PROBLEM TO WORK ON |
Give back every line of the material below that has the string "Wykonawcy".

★ ★ ★ ★ ★

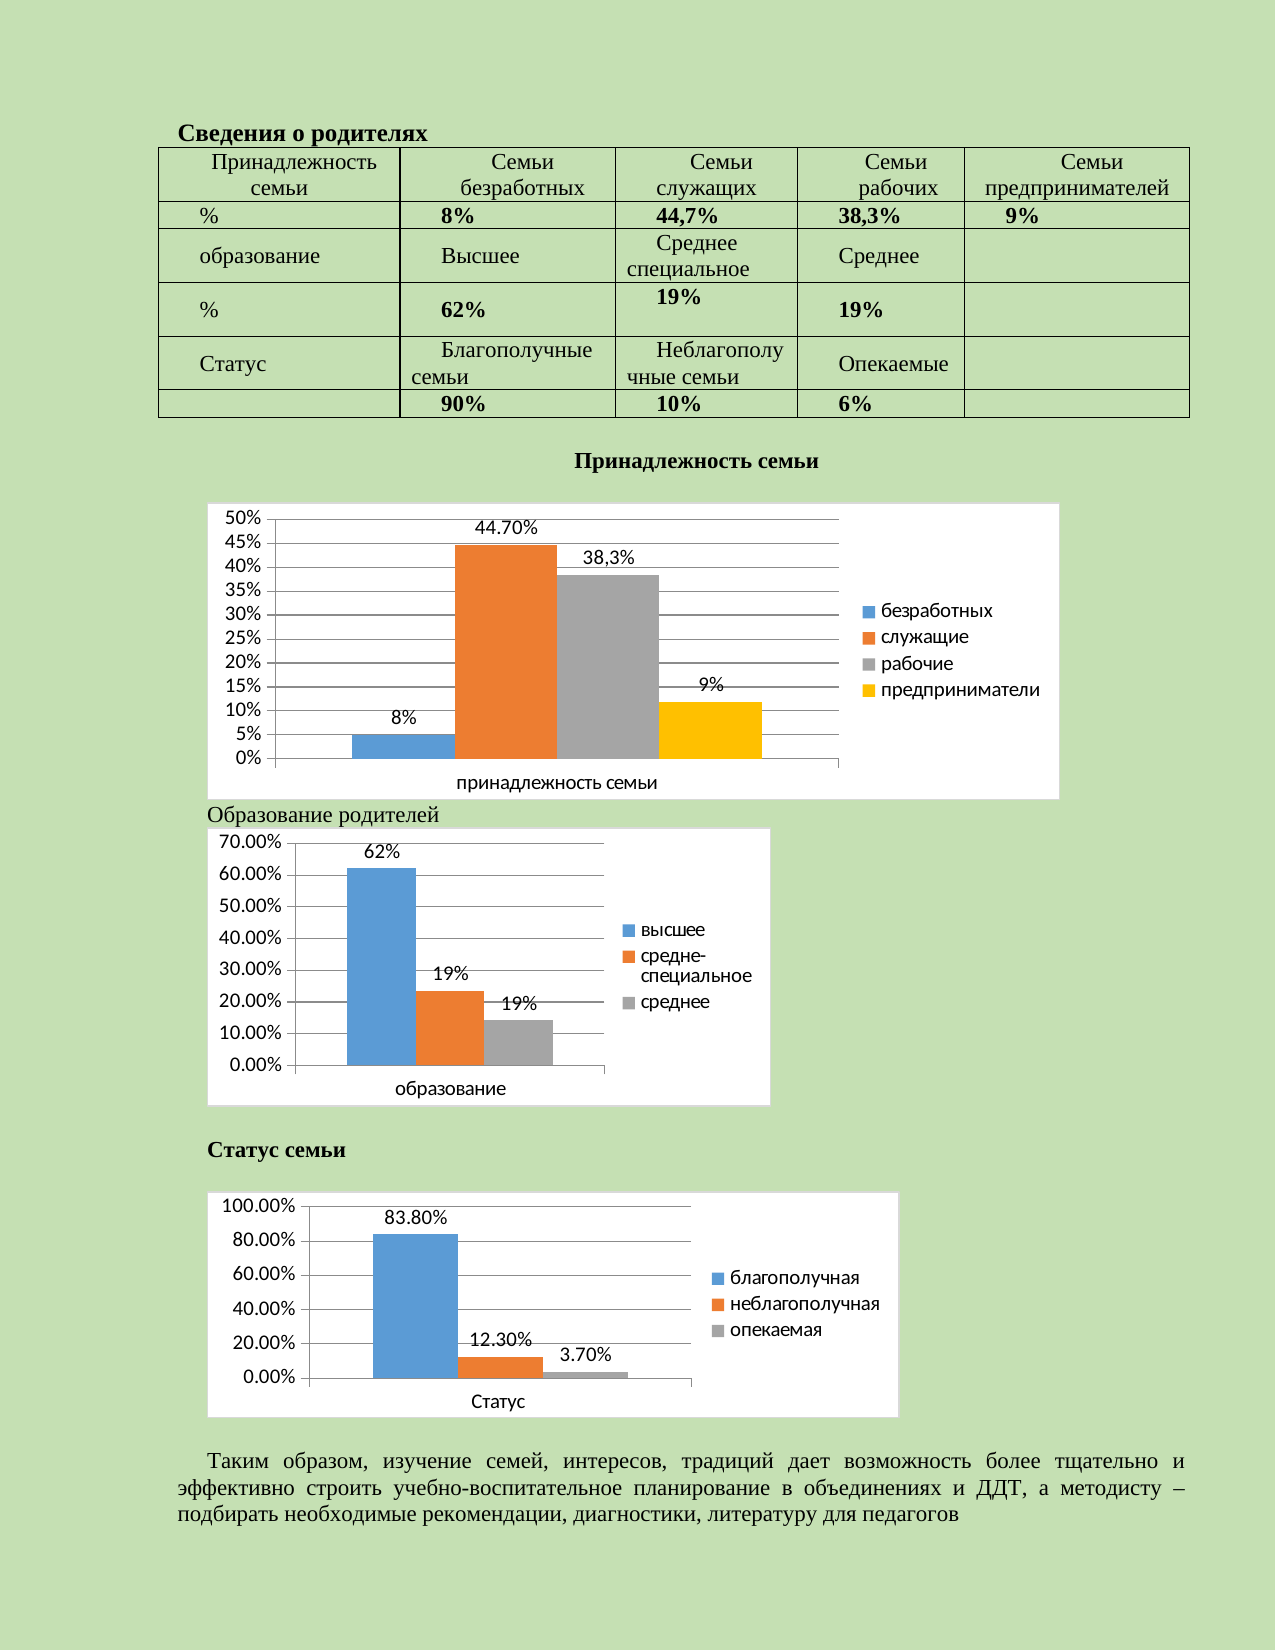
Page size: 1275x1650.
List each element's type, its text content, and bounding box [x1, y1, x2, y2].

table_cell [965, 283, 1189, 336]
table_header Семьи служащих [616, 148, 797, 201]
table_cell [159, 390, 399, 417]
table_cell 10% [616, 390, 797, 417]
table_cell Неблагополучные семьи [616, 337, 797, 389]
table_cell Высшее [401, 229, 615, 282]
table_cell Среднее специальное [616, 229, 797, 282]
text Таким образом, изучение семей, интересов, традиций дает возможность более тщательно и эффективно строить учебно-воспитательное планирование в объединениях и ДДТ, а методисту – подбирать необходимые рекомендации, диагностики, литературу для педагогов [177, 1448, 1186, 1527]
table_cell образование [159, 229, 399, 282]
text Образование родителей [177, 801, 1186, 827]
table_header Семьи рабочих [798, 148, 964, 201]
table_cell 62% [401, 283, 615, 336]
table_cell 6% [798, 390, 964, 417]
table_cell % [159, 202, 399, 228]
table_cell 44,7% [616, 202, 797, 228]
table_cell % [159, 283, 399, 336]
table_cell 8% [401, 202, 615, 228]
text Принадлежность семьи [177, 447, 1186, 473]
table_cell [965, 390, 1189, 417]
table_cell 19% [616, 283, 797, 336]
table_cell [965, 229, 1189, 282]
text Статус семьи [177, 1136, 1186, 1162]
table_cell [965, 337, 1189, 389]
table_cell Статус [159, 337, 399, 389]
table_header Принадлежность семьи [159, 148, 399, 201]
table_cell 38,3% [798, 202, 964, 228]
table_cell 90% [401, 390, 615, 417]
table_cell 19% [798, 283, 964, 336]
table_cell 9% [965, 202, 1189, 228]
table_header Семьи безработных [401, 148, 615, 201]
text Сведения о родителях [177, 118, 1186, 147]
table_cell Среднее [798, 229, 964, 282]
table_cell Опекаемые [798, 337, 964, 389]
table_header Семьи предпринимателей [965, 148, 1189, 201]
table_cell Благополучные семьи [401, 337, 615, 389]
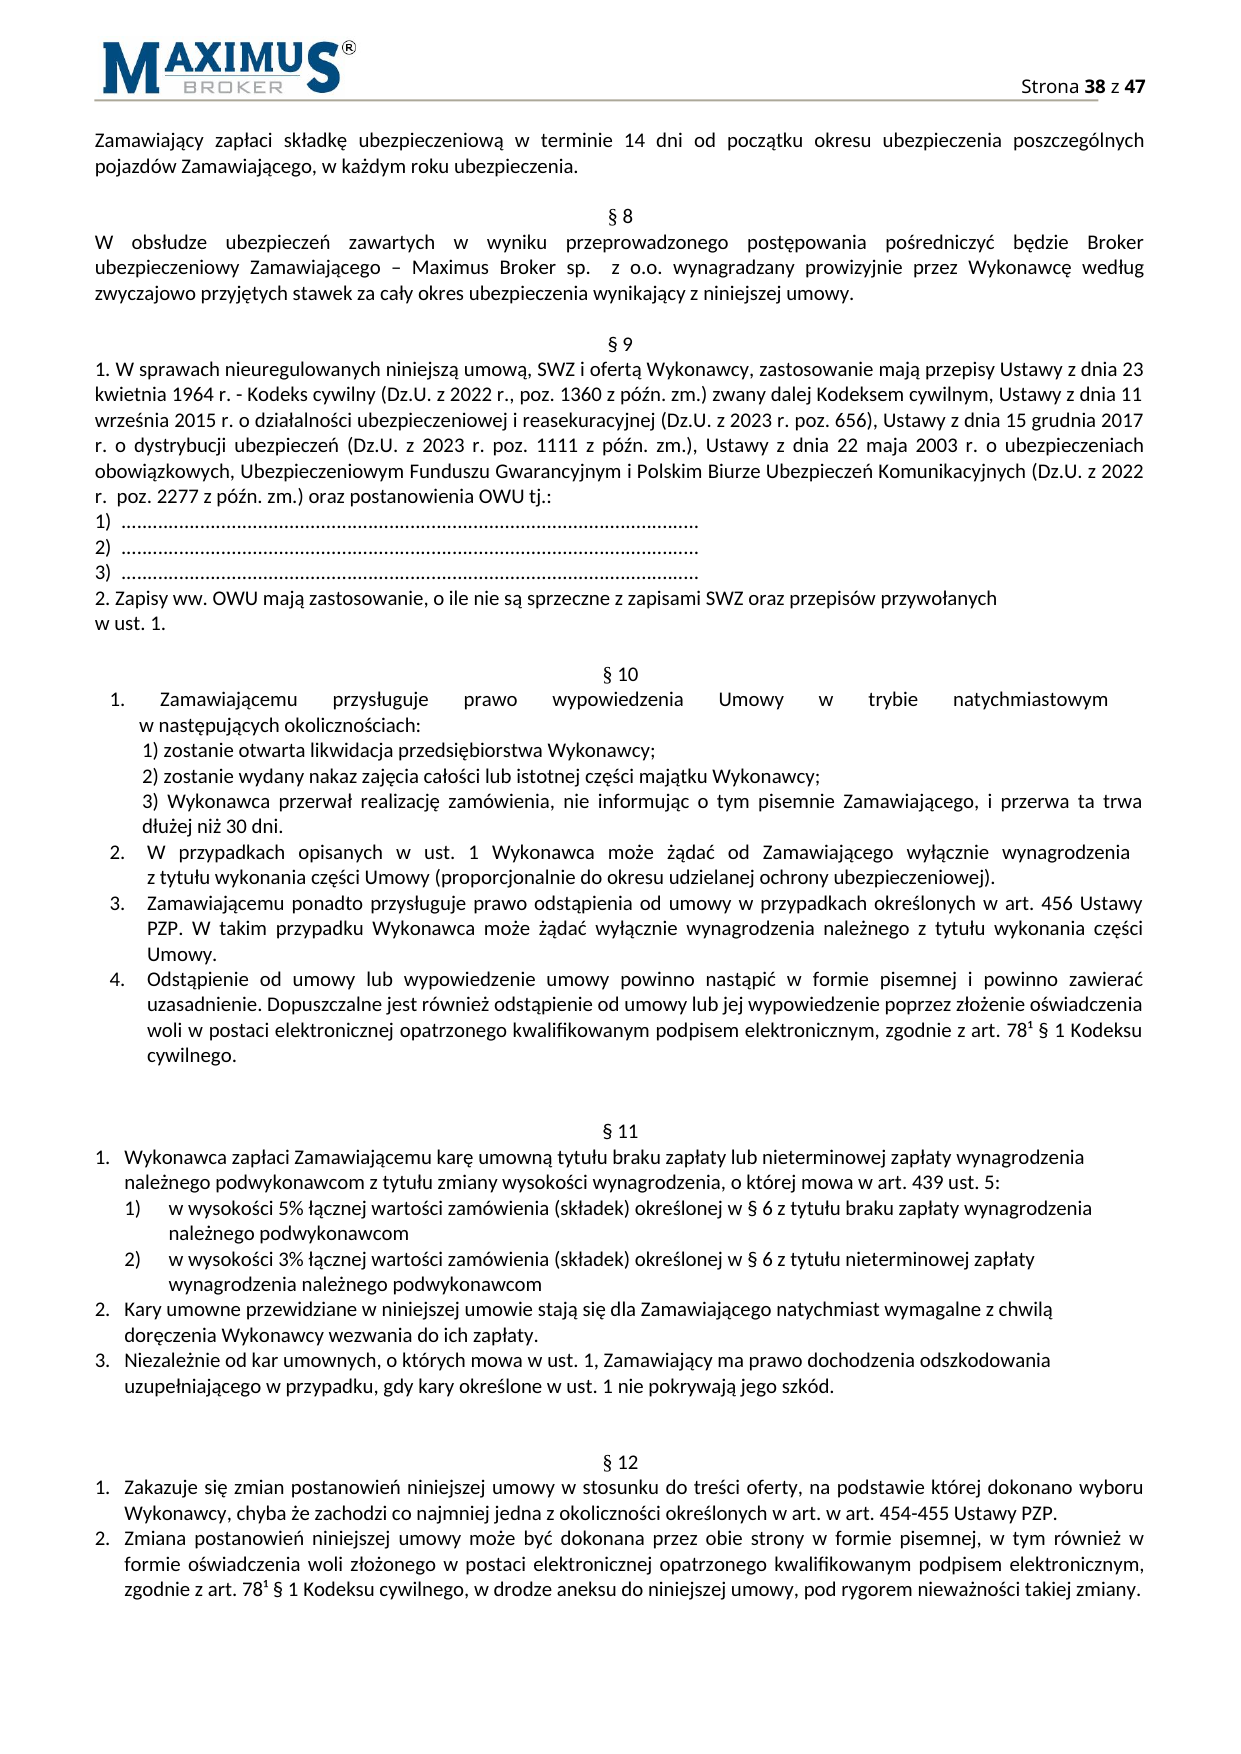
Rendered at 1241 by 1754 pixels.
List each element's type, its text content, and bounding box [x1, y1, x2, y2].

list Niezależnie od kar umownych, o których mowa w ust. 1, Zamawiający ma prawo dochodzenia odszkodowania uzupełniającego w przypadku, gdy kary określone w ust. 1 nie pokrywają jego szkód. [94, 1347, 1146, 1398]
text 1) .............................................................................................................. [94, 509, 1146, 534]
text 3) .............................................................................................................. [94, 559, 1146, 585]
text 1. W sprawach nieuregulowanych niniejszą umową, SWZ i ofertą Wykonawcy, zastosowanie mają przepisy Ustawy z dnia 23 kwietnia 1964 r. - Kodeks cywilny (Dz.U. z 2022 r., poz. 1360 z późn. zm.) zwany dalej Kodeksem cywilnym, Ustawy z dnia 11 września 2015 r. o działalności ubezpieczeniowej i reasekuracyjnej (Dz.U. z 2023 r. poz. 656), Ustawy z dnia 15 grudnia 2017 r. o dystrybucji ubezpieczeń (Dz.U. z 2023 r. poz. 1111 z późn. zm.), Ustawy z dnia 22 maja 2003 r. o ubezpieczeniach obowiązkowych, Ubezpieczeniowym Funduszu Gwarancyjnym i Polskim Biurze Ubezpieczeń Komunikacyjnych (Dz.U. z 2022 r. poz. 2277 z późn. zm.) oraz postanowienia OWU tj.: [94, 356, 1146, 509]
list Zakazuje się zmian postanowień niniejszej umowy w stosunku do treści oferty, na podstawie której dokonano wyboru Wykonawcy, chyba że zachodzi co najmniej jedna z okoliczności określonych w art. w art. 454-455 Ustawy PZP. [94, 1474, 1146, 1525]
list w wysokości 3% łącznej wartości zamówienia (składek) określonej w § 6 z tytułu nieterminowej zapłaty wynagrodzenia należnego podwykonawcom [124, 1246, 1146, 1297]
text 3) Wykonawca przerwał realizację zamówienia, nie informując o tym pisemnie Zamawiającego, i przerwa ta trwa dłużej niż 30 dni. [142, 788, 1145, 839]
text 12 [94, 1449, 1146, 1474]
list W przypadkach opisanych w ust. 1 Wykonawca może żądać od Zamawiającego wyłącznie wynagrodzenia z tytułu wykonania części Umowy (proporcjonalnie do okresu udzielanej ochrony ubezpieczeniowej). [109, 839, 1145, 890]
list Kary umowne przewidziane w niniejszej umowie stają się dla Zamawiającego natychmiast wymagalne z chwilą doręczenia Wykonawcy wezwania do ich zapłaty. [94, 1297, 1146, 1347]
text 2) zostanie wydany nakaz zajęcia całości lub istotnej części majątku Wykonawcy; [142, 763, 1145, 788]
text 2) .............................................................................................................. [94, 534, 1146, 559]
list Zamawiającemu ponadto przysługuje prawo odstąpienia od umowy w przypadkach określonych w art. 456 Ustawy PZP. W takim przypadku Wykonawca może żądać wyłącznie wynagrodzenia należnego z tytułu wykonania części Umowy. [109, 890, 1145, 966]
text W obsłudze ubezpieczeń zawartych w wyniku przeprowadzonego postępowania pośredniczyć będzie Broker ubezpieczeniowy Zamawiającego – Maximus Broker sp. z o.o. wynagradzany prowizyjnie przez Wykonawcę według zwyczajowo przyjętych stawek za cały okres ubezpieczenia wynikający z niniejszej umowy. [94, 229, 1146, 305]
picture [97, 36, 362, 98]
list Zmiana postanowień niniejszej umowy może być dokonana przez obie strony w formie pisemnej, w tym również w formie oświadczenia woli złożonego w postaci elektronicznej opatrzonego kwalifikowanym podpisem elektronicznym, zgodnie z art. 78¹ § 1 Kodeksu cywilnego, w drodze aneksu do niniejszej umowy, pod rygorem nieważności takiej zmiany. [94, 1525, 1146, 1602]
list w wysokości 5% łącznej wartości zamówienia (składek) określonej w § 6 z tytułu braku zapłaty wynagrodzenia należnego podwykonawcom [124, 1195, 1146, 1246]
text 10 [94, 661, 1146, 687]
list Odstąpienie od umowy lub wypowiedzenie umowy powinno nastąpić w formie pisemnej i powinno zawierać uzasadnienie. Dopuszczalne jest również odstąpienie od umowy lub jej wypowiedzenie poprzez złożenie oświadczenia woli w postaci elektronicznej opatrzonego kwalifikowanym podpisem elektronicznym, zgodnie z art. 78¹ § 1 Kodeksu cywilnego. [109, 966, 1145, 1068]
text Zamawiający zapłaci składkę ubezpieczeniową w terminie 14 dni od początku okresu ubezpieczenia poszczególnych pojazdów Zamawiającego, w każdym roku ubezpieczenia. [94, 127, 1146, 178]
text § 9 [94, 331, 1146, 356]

★ ★ ★ ★ ★

TASK RESULT |
text 1. W sprawach nieuregulowanych niniejszą umową, SWZ i ofertą Wykonawcy, zastosowanie mają przepisy Ustawy z dnia 23 kwietnia 1964 r. - Kodeks cywilny (Dz.U. z 2022 r., poz. 1360 z późn. zm.) zwany dalej Kodeksem cywilnym, Ustawy z dnia 11 września 2015 r. o działalności ubezpieczeniowej i reasekuracyjnej (Dz.U. z 2023 r. poz. 656), Ustawy z dnia 15 grudnia 2017 r. o dystrybucji ubezpieczeń (Dz.U. z 2023 r. poz. 1111 z późn. zm.), Ustawy z dnia 22 maja 2003 r. o ubezpieczeniach obowiązkowych, Ubezpieczeniowym Funduszu Gwarancyjnym i Polskim Biurze Ubezpieczeń Komunikacyjnych (Dz.U. z 2022 r. poz. 2277 z późn. zm.) oraz postanowienia OWU tj.: [94, 356, 1146, 509]
list Zakazuje się zmian postanowień niniejszej umowy w stosunku do treści oferty, na podstawie której dokonano wyboru Wykonawcy, chyba że zachodzi co najmniej jedna z okoliczności określonych w art. w art. 454-455 Ustawy PZP. [94, 1474, 1146, 1525]
list Kary umowne przewidziane w niniejszej umowie stają się dla Zamawiającego natychmiast wymagalne z chwilą doręczenia Wykonawcy wezwania do ich zapłaty. [94, 1297, 1146, 1347]
text 2) zostanie wydany nakaz zajęcia całości lub istotnej części majątku Wykonawcy; [142, 763, 1145, 788]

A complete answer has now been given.